At least one woman who said she was sexually exploited and impregnated by a WHO doctor negotiated compensation that agency officials signed off on, including a plot of land and health care. The doctor also agreed to pay $100 a month until the baby was born in a deal “to protect the integrity and reputation of WHO.”
But in interviews with the AP, other women who say they were sexually exploited by WHO staff asserted the agency hasn’t done enough.
Alphonsine, 34, said she was pressured into having sex with a WHO official in exchange for a job as an infection control worker with the Ebola response team in the eastern Congo city of Beni, an epicenter of the 2018-2020 outbreak.
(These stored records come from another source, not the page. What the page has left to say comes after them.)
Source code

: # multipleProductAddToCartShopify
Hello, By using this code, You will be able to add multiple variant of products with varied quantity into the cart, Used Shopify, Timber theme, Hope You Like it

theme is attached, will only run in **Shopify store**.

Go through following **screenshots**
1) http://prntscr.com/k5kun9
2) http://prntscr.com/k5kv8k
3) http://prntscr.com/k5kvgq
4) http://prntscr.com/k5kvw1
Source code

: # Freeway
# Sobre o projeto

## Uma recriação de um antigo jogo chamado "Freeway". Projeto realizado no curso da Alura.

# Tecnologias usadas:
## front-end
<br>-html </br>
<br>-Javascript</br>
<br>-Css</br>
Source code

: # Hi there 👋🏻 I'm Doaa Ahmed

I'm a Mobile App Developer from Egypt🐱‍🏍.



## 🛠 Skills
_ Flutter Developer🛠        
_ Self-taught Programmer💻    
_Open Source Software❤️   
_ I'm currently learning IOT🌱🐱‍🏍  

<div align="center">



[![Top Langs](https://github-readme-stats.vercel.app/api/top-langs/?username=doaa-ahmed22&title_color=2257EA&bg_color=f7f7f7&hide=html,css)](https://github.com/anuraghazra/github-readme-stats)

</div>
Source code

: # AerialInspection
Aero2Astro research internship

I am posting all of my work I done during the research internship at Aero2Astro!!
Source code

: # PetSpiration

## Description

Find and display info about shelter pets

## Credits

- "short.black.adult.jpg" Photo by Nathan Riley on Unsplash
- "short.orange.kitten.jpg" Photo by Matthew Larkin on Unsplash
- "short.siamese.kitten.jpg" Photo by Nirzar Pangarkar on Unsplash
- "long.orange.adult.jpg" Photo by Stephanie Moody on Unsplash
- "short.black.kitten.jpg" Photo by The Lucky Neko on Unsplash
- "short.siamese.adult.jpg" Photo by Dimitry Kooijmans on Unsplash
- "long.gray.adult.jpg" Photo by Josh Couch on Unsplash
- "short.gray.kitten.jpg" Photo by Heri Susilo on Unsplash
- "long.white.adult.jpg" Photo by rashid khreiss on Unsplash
Like other women, she did not share her last name for fear of reprisals.
Alphonsine confirmed that she had received $250 from the WHO, but the agency told her she had to take a baking course to obtain it.
“The money helped at the time, but it wasn’t enough,” Alphonsine said. She said she later went bankrupt and would have preferred to receive a plot of land and enough money to start her own business. -AP
WHO staffers, meanwhile, had a standard daily allowance ranging between $144 and $480. Gamhewage received $231 per day during a three-day trip to the Congolese capital, according to an internal travel claim.
One victim, 24-year-old Audia, told AP that she was impregnated by a WHO official who forced her to have sex in exchange for a job during the outbreak. She now has a five-year-old daughter, and says the $250 WHO payoff is “really insufficient” after taking courses in tailoring and baking.
“I can’t put my trust in (WHO) anymore,” she said. “When they abandon you in such difficulties and leave you without doing anything, it’s irresponsible.”